With each drug entering clinical trials, the difference between CC and TT patients seems to diminish. In an early trial of the potent antiviral agent TMC435, which is being developed by Tibotec (located in Beerse, Belgium and part of Janssen Pharmaceutical Companies) and the pharmaceutical company Medivir (Huddinge, Sweden), participants responded well almost regardless of their IL28B status or pre-treatment IP-10 levels. In fact, the effect of IL28B variants might be eliminated altogether if interferon-α were not needed, as their effects seem to depend on an interaction between proteins that originate with interferon-α and the cytokine encoded by IL28B (ref. 7).

The challenge is not only to identify biomarkers but to keep them coordinated with each compound.

But host genomics in general should help tailor treatments in the future. Certain human genotypes might predispose HCV-infected patients to developing fibrosis or liver cancer — others might be associated with severe side effects. As Jeroen Aerssens, a research fellow at Tibotec, says, “The challenge will be not only to identify biomarkers but to keep them co-ordinated with each compound.”

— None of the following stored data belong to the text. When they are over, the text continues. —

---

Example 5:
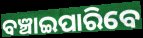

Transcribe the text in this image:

ବଞ୍ଚାଇପାରିବେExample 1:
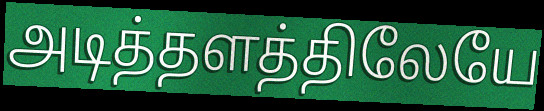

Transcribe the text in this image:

அடித்தளத்திலேயே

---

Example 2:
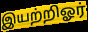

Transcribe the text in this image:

இயற்றிஓர்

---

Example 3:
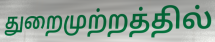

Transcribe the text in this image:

துறைமுற்றத்தில்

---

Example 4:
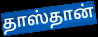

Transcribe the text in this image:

தாஸ்தான்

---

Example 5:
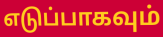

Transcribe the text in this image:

எடுப்பாகவும்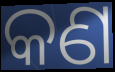
କଣ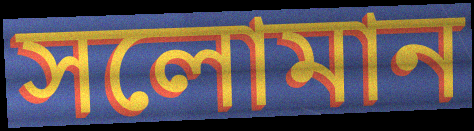
সলোমানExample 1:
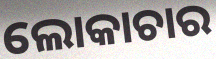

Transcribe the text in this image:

ଲୋକାଚାର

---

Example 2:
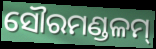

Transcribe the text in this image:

ସୌରମଣ୍ଡଳମ୍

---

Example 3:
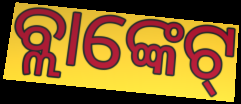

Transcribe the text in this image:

ବ୍ଲାଙ୍କେଟ୍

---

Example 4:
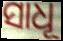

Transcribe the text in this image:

ସାଧୂ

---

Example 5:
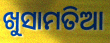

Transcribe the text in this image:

ଖୁସାମତିଆ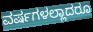
ವರ್ಷಗಳಲ್ಲಾದರೂ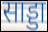
साड्डाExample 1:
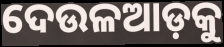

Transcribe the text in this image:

ଦେଉଳଆଡ଼କୁ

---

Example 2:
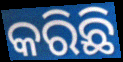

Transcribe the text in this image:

କରିଛି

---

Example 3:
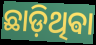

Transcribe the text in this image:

ଛାଡ଼ିଥିଵା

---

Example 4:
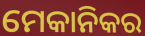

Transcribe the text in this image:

ମେକାନିକର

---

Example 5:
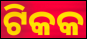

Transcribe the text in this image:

ଟିକକ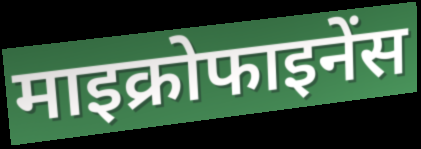
माइक्रोफाइनेंसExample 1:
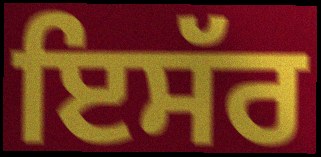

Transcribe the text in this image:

ਇਸੱਰ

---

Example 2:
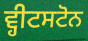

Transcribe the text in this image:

ਵ੍ਹੀਟਸਟੋਨ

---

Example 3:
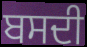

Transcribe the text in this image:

ਬਸਦੀ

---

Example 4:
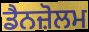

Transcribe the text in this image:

ਡੈਨਜ਼ੋਲਮ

From the clinic to the bench

As doctors scramble for news on the latest biomarkers, researchers are trying to determine what these high-impact variants do. “Genome-wide association studies teach us how ignorant we are about biology,” says Charles Rice, executive and scientific director of the Center for the Study of Hepatitis C in New York. “The IL28B association alone has catalysed a great deal of work on how the body fights infections.”

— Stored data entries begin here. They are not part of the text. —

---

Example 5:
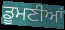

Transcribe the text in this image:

ਡੂਮਣੀਆਂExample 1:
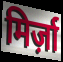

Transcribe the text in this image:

मिर्ज़ा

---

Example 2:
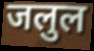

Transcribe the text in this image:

जलुल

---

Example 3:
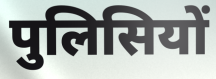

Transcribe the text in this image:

पुलिसियों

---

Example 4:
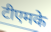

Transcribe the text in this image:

टीएमके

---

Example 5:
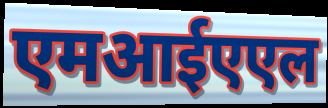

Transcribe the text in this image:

एमआईएएल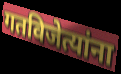
गतविजेत्यांना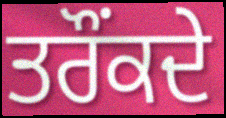
ਤਰੌਂਕਦੇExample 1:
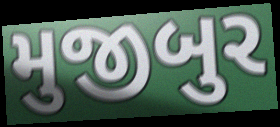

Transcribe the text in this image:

મુજીબુર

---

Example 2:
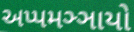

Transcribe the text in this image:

અપ્પમઞ્ઞાયો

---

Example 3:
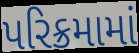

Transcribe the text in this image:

પરિક્રમામાં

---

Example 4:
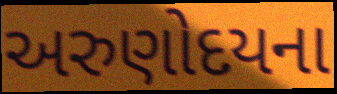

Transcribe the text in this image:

અરુણોદયના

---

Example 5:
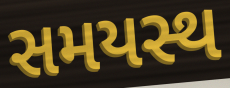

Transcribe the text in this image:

સમયસ્થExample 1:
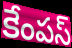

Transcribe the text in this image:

కేంపస్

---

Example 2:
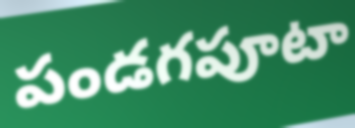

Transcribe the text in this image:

పండగపూటా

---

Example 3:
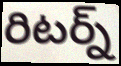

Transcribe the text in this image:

రిటర్న్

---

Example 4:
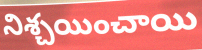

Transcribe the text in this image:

నిశ్చయించాయి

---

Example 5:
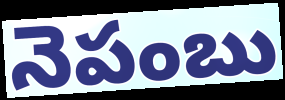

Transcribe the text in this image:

నెపంబుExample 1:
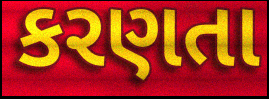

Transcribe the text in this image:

કરણતા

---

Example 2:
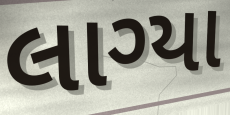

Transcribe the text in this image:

લાગ્યા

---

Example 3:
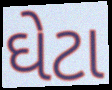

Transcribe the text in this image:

ઘેટા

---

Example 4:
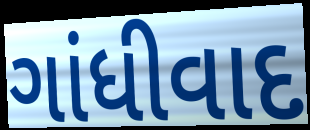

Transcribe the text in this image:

ગાંધીવાદ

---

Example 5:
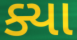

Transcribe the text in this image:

ક્યા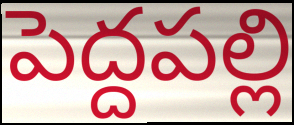
పెద్దపల్లి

The C/T variant near IL28B doesn't seem to alter the amount of protein produced. Instead, it must change the protein's interaction with molecules in the interferon-α pathway, the virus, immune cells or other immune-related genes. Observing immune responses and viral loads in people with different IL28B genotypes provides some clues. At the International Liver Congress, Zobair Younossi, hepatologist and vice president for research at Inova Health System, a large healthcare provider based in Falls Church, Virginia, reported that, before treatment, patients with the unfavourable CT and TT genotypes express more genes involved in immunity than CC patients. He speculates that this strong pre-treatment activation undermines the body's response to the drugs, which would explain why these patients are less able than CC patients to clear the virus. If he's right, temporarily suppressing specific immune responses before treatment could help those with a CT or TT genotype.

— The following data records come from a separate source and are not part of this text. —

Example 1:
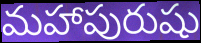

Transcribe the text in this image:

మహాపురుషు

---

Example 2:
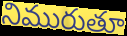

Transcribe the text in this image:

నిమురుతూ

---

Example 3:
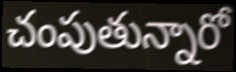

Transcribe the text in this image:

చంపుతున్నారో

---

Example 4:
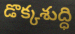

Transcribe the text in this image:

డొక్కశుద్ధి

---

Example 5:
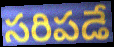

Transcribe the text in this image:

సరిపడే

With IL28B, scientists have made good on a decade-old promise that genomic research will improve clinical care. Less than a year has passed since the IL28B test hit the market, and the biomarker is already affecting patients' lives. “I've been terrified of this treatment for ten-plus years,” Deborah Teeters says, “and now I'm not as afraid, knowing I'm CC.”

To researchers, it's a symbolic victory. “This is one example of how genome-wide association studies have the power to uncover genetic markers for disease propensity and treatment response,” says McHutchison. “There needs to be a groundswell of activity to make people understand the potential of genomics in medicine.” Hepatitis C will be at the front of the wave.